Bibliotheksprotokolle aus den 30er-Jahren lesen sich wie Schreie der Verzweiflung. Auch in der sich als "Leseland" rühmenden DDR wurde an diesem Notstand nichts geändert. Nach einem Rundgang durch den jetzt eingeweihten Erweiterungsbau möchte man allerdings behaupten: Welch ein Glück!

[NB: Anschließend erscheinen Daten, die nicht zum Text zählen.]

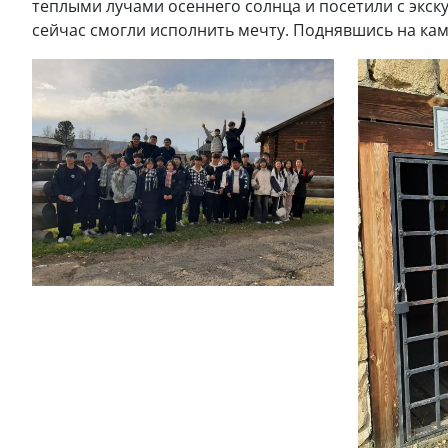
теплыми лучами осеннего солнца и посетили с экску
сейчас смогли исполнить мечту. Поднявшись на ка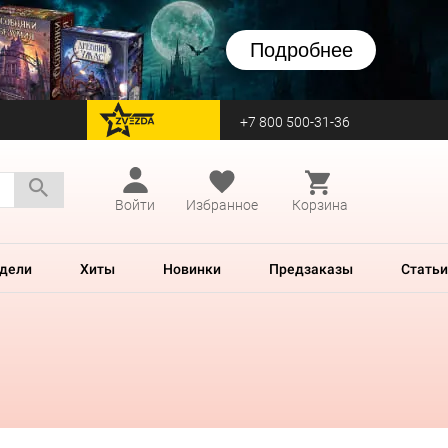
Подробнее
+7 800 500-31-36
перейти на Zvezda
Войти
Избранное
Корзина
дели
Хиты
Новинки
Предзаказы
Статьи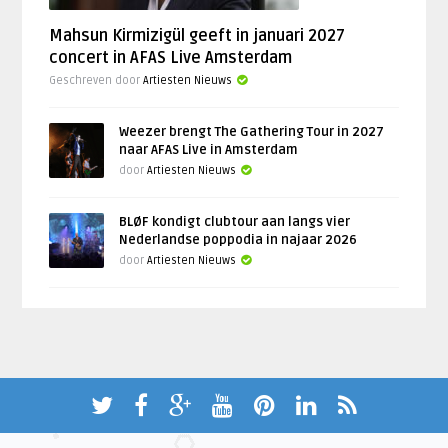
Mahsun Kirmizigül geeft in januari 2027
concert in AFAS Live Amsterdam
Geschreven door
Artiesten Nieuws
Weezer brengt The Gathering Tour in 2027
naar AFAS Live in Amsterdam
door
Artiesten Nieuws
BLØF kondigt clubtour aan langs vier
Nederlandse poppodia in najaar 2026
door
Artiesten Nieuws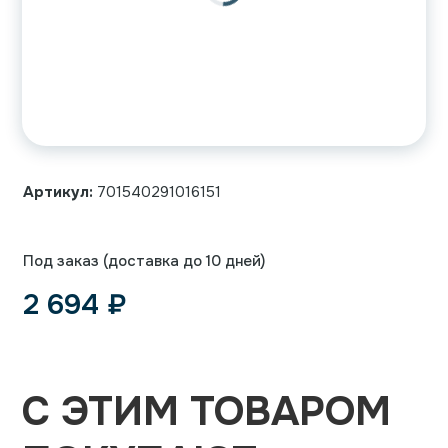
Артикул:
701540291016151
Под заказ (доставка до 10 дней)
2 694
₽
С ЭТИМ ТОВАРОМ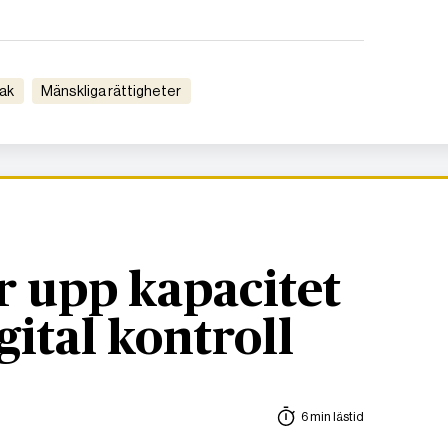
rak
Mänskliga rättigheter
r upp kapacitet
igital kontroll
6 min lästid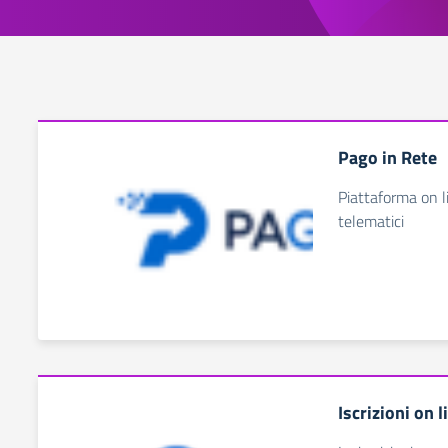
Pago in Rete
Piattaforma on l
telematici
Iscrizioni on 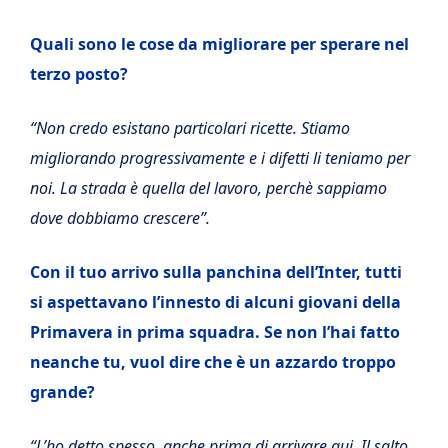
Quali sono le cose da migliorare per sperare nel
terzo posto?
“Non credo esistano particolari ricette. Stiamo
migliorando progressivamente e i difetti li teniamo per
noi. La strada è quella del lavoro, perchè sappiamo
dove dobbiamo crescere”.
Con il tuo arrivo sulla panchina dell’Inter, tutti
si aspettavano l’innesto di alcuni giovani della
Primavera in prima squadra. Se non l’hai fatto
neanche tu, vuol dire che è un azzardo troppo
grande?
“L’ho detto spesso, anche prima di arrivare qui. Il salto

Das an den Pioniergeist von Weimars Bauhaus-Epoche anknüpfende Geniale zeigt sich nicht auf den ersten Blick, sondern erst hinter einer klassizistischen Mauer. Da offenbart sich ein bauliches Ensemble, das beginnend bei der Renaissance fünf Baustile vereint und mit dem Neubau eine Ergänzung erfahren hat, die im Nachhinein all jene bestätigt, die sich dafür einsetzten, den Erweiterungsbau just in diesem historischen Areal und nicht auf der grünen Wiese zu errichten. Der sechsgeschossige, von einem Glasdach gedeckte, rundum mit Bücherwänden ausgestattete neue Kubus nimmt den runden Bücherturm am Altbau der Bibliothek schräg gegenüber geschickt auf. Das Parkmagazin mit seinen ins Grüne des Ilm-Parks reichenden Leseplätzen und die sicheren, mit einer Platzreserve für die nächsten Jahrzehnte gebauten Tiefenmagazine schaffen eine Verbindung zwischen alter und neuer Bibliothek.

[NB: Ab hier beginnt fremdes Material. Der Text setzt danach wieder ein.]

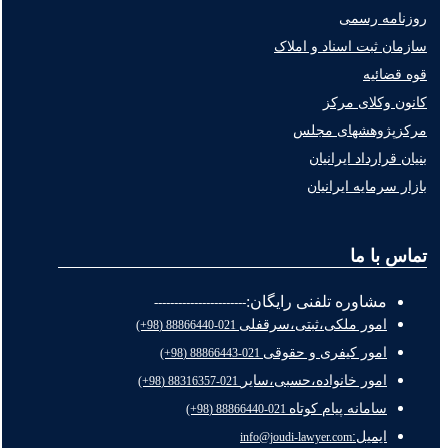
روزنامه رسمی
سازمان ثبت اسناد و املاک
قوه قضائیه
کانون وکلای مرکز
مرکزپژوهشهای مجلس
بنیان قرارداد ایرانیان
بازار سرمایه ایرانیان
تماس با ما
مشاوره تلفنی رایگان:
-----------------------
امور ملکی،ثبتی،سرقفلی
021-88866440 (98+)
امور کیفری و حقوقی
021-88866443 (98+)
امور خانواده،حسبی،سایر
021-88316357 (98+)
سامانه پیام کوتاه
021-88866440 (98+)
ایمیل:
info@joudi-lawyer.com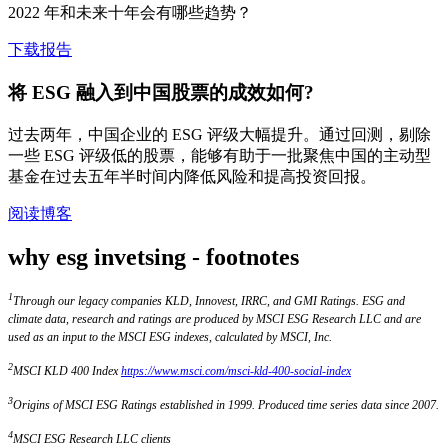
2022 年和未来十年会有哪些趋势？
下载报告
将 ESG 融入到中国股票的成效如何?
过去两年，中国企业的 ESG 评级大幅提升。通过回测，剔除
一些 ESG 评级低的股票，能够有助于一批聚焦中国的主动型
基金在过去五年半时间内降低风险和提高投资回报。
阅读博客
why esg invetsing - footnotes
1
Through our legacy companies KLD, Innovest, IRRC, and GMI Ratings. ESG and
climate data, research and ratings are produced by MSCI ESG Research LLC and are
used as an input to the MSCI ESG indexes, calculated by MSCI, Inc.
2
MSCI KLD 400 Index
https://www.msci.com/msci-kld-400-social-index
3
Origins of MSCI ESG Ratings established in 1999. Produced time series data since 2007.
4
MSCI ESG Research LLC clients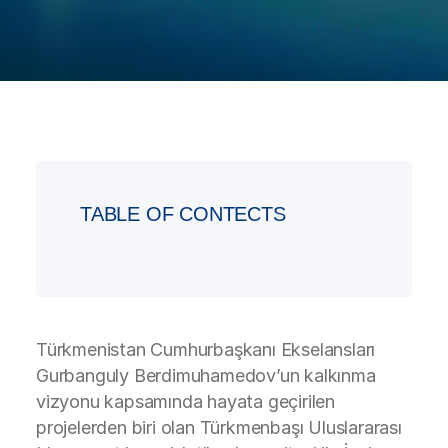
TABLE OF CONTECTS
Türkmenistan Cumhurbaşkanı Ekselansları
Gurbanguly Berdimuhamedov’un kalkınma
vizyonu kapsamında hayata geçirilen
projelerden biri olan Türkmenbaşı Uluslararası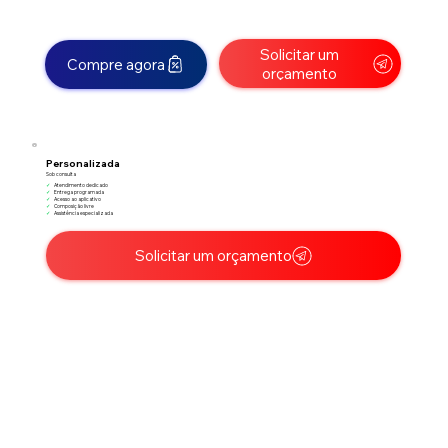
Solicitar um
Compre agora
orçamento
Personalizada
Sob consulta
✓
Atendimento dedicado
✓
Entrega programada
✓
Acesso ao aplicativo
✓
Composição livre
✓
Assistência especializada
Solicitar um orçamento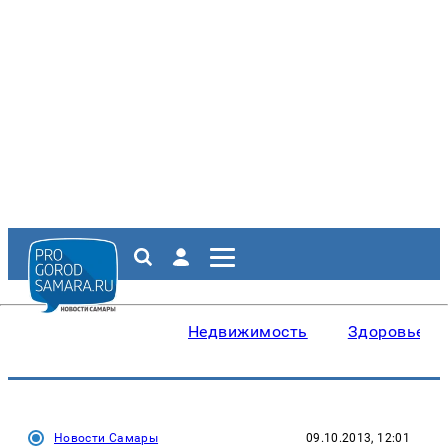
Недвижимость
Здоровье
Новости Самары
09.10.2013, 12:01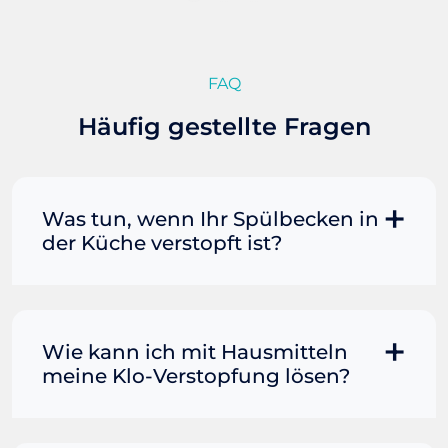
FAQ
Häufig gestellte Fragen
Was tun, wenn Ihr Spülbecken in
der Küche verstopft ist?
Manchmal können Sie eine
Fettverstopfung mit kochendem
Wasser und Seife reinigen. Füllen Sie
Wie kann ich mit Hausmitteln
einen Topf oder Teekessel mit Wasser
meine Klo-Verstopfung lösen?
und bringen Sie es zum Kochen. Gießen
Sie es dann vorsichtig direkt in den
Wenn der Rohrreiniger allein nicht
Abfluss. Immer wieder Seife mit in den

Den Nutzern aus aller Welt steht jetzt zum ersten Mal ein erkennbares Forschungszentrum der Stiftung Weimarer Klassik zur Verfügung, dessen Bibliothek wieder alle Bücher - und das sind seit dem Brand im historischen Gebäude vor sechs Monaten noch immer rund 900.000 - an einem Ort vereint und sich im Standard des 21. Jahrhunderts präsentiert. 130 mit Internetzugang ausgestattete Arbeitsplätze (in der alten Bibliothek waren es nur 30) stehen bereit. Rund 100.000 Exemplare umfasst der Freihandbestand. Dass der Leser aber auch jeden anderen gewünschten Titel in maximal 25 Minuten auf seinem Arbeitsplatz haben kann und bei Fragen ausnahmslos von Fachpersonal beraten wird, ist eine hervorhebenswerte Leistung.
Die Erweiterung der Anna Amalia Bibliothek ist vollendet. Begonnen hat die auch ohne den Brand vom 2. September 2004 bereits geplante Sanierung des historischen Stammgebäudes. Erst wenn dieser authentische Ort wieder seine Pforten öffnet - gerechnet wird damit im Jahre 2007 -, wird man sagen können, dass in zugegeben schwierigen Zeiten Großes für den literarischen Ort Weimar getan wurde.